Re: Re: flink on yarn启动失败

magichuang
感谢感谢感谢!!!

原来是这样,以为solt 缩写就是-s了,,,感谢这位朋友的解答,已经可以提交了~


> ------------------ 原始邮件 ------------------
> 发 件 人:"Yang Wang" <[hidden email]>
> 发送时间:2020-12-24 11:01:46
> 收 件 人:user-zh <[hidden email]>
> 抄 送:
> 主 题:Re: flink on yarn启动失败
>
> 你这个命令写的有点问题,flink run -m yarn-cluster -ynm traffic -s 2 -p 2 -ytm 1024 -py
> traffic.py
>
> 应该是-ys,而不是-s
> -s是从savepoints恢复,所以报错里面会有找不到savepoints目录
>
>
> Best,
> Yang
>
> magichuang 于2020年12月23日周三 下午8:29写道:
>
> > 机器参数:三台 32C64G centos 7.8,cdh集群在这上面先部署
> > flink版本:1.11.2,在三台集群上搭建的集群
> >
> > hadoop集群是用cdh搭建的
> >
> >
> > 启动命令:flink run -m yarn-cluster -ynm traffic -s 2 -p 2 -ytm 1024 -py
> > traffic.py
> >
> > 程序使用pyflink开发的,从kafka读取数据,然后用滚动窗口聚合每分钟的数据在写入kafka
> >
> >
> >
> >
> > 这个程序在local模式下是正常运行的,但是用per-job模式提交总是失败
> >
> > 测试官方例子 flink run -m yarn-cluster examples/batch/WordCount.jar
> > 是可以输出结果的,所以想请教一下这个是yarn的问题还是程序的问题啊?
> >
> >
> >
> >
> > 下面是主要报错信息
> >
> > Caused by: java.util.concurrent.CompletionException:
> > org.apache.flink.runtime.client.JobExecutionException: Could not
> > instantiate JobManager.
> >
> > at
> > org.apache.flink.runtime.dispatcher.Dispatcher.lambda$createJobManagerRunner$6(Dispatcher.java:398)

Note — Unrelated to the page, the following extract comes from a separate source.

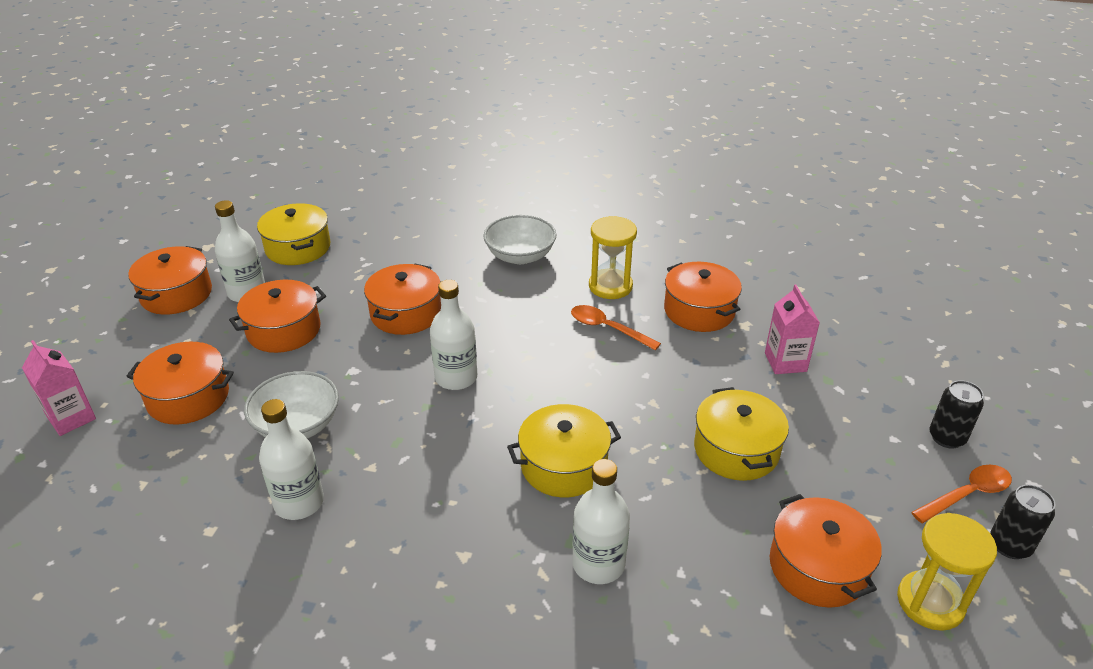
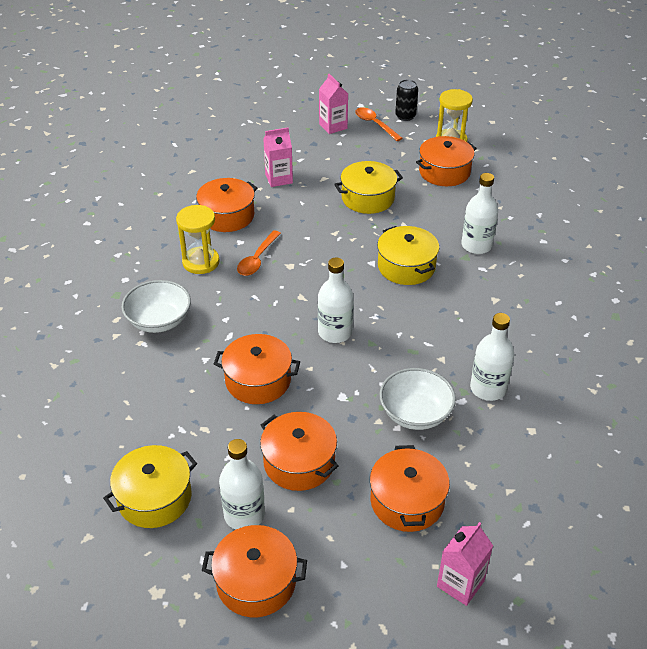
camera: 100 degrees left, 5 degrees up
(946, 437) = (333, 126): black can -> pink carton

> > ~[flink-dist_2.12-1.11.2.jar:1.11.2]
> >
> > at
> > java.util.concurrent.CompletableFuture$AsyncSupply.run(CompletableFuture.java:1590)
> > ~[?:1.8.0_202]
> >
> > at akka.dispatch.TaskInvocation.run(AbstractDispatcher.scala:40)

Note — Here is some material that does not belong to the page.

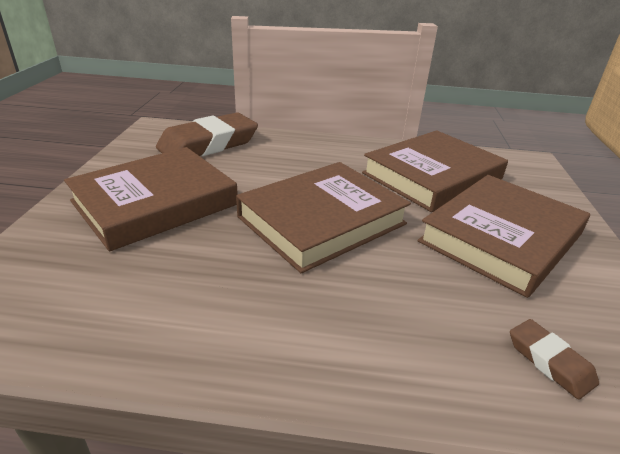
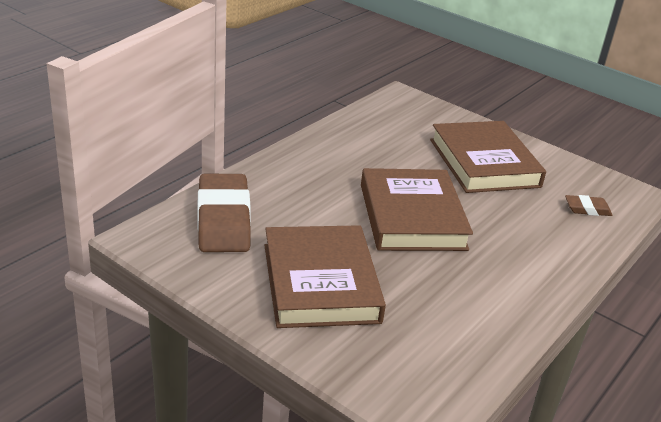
camera: 60 degrees left, 0 degrees up
(432, 176) = (389, 144): brown book -> none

> > ~[flink-dist_2.12-1.11.2.jar:1.11.2]
> >
> > at
> > akka.dispatch.ForkJoinExecutorConfigurator$AkkaForkJoinTask.exec(ForkJoinExecutorConfigurator.scala:44)
> > ~[flink-dist_2.12-1.11.2.jar:1.11.2]
> >
> > ... 4 more
> >
> > Caused by: org.apache.flink.runtime.client.JobExecutionException: Could
> > not instantiate JobManager.
> >
> > at
> > org.apache.flink.runtime.dispatcher.Dispatcher.lambda$createJobManagerRunner$6(Dispatcher.java:398)
> > ~[flink-dist_2.12-1.11.2.jar:1.11.2]
> >
> > at
> > java.util.concurrent.CompletableFuture$AsyncSupply.run(CompletableFuture.java:1590)
> > ~[?:1.8.0_202]
> >
> > at akka.dispatch.TaskInvocation.run(AbstractDispatcher.scala:40)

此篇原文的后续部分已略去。